The primary objective of our study was to validate mathematically whether certain measures of insulin sensitivity and insulin release derived from an oral glucose tolerance test (OGTT) are related in a hyperbolic manner and their product thus suitable for use as an estimate of β-cell function (i.e., the oral disposition index). We felt this was an important first step before examining its ability to predict the development of diabetes. To our knowledge, such a hyperbolic relationship using OGTT-derived estimates has only been mathematically demonstrated once before (1). As noted in our study, we demonstrated the existence of a hyperbolic relationship between the incremental area under the curve insulin/glucose (incAUCins/glu) response from 0 to 120 min and the 1/fasting insulin method of estimating insulin sensitivity (slope of normal glucose tolerance −1.82 [95% CI −2.97 to −0.66], of impaired glucose metabolism −1.27 [−1.68 to −0.86], and of diabetes −2.33 [−3.97 to −0.69]) (2). However, use of incAUCins/glu from 0 to 120 min × 1/fasting insulin as an estimate of β-cell function revealed a lower receiver operating characteristic curve than that revealed using the change in insulin divided by change in glucose in 30 min (ΔI0–30/ΔG0–30)(0.71 vs. 0.86, respectively).
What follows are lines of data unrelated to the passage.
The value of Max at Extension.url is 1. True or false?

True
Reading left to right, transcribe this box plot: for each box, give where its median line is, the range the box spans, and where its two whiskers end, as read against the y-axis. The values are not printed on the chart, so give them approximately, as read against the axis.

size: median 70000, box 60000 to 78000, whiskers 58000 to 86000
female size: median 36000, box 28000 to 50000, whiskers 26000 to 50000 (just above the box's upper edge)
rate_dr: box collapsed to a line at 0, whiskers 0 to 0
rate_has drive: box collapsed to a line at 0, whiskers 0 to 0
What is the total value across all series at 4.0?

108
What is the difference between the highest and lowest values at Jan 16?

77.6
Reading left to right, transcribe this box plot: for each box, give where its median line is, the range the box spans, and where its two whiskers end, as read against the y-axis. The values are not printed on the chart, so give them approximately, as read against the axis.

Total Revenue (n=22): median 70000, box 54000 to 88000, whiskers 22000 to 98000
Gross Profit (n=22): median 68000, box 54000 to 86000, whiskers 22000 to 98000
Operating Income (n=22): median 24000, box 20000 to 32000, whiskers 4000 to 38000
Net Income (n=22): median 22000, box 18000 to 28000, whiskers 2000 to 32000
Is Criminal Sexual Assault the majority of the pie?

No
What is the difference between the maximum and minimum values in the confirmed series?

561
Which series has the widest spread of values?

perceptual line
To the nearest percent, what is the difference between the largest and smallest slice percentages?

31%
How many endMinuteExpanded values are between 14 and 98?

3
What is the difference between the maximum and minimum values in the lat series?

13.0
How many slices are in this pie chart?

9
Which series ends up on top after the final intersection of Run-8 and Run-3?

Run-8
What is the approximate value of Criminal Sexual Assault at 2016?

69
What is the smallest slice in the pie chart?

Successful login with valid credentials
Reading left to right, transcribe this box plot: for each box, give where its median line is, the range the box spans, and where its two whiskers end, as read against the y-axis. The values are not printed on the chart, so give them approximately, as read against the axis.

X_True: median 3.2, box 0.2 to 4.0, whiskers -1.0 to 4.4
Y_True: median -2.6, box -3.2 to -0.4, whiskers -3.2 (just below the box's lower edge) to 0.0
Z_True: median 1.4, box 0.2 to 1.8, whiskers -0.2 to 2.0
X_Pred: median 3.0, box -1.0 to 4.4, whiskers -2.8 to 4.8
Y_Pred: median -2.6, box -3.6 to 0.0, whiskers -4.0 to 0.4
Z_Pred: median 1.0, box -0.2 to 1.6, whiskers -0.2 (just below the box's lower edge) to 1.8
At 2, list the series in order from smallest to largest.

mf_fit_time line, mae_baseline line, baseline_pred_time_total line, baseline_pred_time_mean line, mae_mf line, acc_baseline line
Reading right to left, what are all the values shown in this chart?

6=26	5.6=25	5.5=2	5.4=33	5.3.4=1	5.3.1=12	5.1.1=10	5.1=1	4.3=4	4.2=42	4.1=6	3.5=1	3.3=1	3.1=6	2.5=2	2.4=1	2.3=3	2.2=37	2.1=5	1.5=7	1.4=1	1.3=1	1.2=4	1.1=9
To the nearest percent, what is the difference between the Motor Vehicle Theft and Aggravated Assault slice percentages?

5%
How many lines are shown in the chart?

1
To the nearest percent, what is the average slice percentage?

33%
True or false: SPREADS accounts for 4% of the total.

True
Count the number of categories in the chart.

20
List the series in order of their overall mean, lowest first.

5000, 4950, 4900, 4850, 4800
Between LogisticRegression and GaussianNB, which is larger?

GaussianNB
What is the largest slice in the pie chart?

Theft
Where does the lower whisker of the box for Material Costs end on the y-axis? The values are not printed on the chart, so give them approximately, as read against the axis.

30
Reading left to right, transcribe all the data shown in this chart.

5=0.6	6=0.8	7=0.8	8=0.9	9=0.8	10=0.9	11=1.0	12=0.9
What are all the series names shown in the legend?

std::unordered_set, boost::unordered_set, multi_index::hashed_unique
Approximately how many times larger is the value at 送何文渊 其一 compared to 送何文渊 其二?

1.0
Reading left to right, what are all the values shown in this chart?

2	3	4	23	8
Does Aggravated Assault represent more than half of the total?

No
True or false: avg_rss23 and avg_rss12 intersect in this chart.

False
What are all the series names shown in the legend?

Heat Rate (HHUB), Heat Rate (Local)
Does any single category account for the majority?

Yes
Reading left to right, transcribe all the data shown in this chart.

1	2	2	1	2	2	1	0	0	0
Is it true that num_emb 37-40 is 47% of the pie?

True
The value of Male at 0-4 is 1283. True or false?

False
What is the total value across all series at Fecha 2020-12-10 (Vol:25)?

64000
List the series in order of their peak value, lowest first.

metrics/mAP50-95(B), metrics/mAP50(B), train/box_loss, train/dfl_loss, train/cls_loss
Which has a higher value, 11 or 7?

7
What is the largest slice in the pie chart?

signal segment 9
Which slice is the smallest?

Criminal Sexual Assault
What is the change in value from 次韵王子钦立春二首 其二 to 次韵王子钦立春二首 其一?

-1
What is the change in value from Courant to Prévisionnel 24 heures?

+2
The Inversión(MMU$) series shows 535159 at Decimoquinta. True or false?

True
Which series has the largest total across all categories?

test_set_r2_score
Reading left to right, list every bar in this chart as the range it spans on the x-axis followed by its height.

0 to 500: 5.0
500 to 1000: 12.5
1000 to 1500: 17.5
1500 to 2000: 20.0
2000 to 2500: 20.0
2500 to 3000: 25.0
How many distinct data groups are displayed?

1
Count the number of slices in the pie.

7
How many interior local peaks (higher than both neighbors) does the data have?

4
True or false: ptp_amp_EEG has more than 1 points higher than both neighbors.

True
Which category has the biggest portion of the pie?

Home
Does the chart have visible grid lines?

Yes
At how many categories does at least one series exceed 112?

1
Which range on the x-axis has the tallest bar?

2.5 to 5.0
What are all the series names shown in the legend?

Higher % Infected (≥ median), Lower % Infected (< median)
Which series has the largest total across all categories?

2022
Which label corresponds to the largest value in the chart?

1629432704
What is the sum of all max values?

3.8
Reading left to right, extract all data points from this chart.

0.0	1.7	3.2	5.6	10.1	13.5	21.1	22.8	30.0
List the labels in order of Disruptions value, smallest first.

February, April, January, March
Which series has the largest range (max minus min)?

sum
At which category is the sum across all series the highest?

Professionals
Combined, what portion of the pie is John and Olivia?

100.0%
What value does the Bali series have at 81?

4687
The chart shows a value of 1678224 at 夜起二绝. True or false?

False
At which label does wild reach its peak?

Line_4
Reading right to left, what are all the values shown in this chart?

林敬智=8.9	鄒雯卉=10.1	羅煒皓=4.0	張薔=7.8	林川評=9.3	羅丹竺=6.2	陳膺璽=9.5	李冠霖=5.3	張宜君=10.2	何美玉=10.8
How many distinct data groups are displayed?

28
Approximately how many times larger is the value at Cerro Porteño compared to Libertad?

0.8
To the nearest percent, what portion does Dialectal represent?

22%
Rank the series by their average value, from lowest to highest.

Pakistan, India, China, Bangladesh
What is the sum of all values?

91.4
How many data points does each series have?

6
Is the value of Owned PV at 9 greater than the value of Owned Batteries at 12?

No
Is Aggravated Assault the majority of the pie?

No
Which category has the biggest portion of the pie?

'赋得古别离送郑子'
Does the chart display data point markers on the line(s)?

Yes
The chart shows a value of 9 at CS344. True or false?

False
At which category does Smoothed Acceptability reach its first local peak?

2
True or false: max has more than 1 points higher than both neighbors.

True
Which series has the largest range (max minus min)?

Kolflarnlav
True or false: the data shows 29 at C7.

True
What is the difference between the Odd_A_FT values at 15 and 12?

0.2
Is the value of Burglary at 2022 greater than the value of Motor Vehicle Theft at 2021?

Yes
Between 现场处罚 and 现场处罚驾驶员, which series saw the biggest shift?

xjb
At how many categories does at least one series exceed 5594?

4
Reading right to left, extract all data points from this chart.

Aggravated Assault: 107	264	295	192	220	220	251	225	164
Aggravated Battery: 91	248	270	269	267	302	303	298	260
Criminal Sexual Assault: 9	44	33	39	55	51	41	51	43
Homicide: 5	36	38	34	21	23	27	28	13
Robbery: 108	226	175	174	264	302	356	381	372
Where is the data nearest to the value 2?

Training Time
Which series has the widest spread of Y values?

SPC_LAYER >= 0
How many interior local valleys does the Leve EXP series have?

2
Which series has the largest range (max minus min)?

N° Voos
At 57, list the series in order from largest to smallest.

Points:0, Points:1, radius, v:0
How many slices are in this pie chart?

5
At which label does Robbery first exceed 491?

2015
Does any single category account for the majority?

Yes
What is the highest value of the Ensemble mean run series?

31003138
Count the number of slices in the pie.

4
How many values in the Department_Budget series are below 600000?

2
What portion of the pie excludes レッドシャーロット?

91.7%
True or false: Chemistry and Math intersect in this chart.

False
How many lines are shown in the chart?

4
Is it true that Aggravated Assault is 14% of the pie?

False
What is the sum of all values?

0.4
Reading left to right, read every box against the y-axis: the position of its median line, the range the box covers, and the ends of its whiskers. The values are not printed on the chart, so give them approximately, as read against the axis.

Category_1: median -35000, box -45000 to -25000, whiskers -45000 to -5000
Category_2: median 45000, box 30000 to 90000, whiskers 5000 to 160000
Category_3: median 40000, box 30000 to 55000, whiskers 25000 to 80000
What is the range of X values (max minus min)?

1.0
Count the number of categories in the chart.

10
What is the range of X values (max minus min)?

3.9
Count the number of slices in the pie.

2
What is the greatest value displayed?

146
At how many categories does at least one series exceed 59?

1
While evaluating the ability of multiple different OGTT measures to predict the development of diabetes is interesting, that was not the objective of our analysis. The observation of DeFronzo and Abdul-Ghani (3) that the 1-h glucose level is a good predictor of the 2-h glucose concentration is not that surprising. In fact, it would be somewhat surprising if the fasting and 1-h glucose levels did not predict the development of diabetes, given that the disease is defined by glucose values.
No potential conflicts of interest relevant to this article were reported.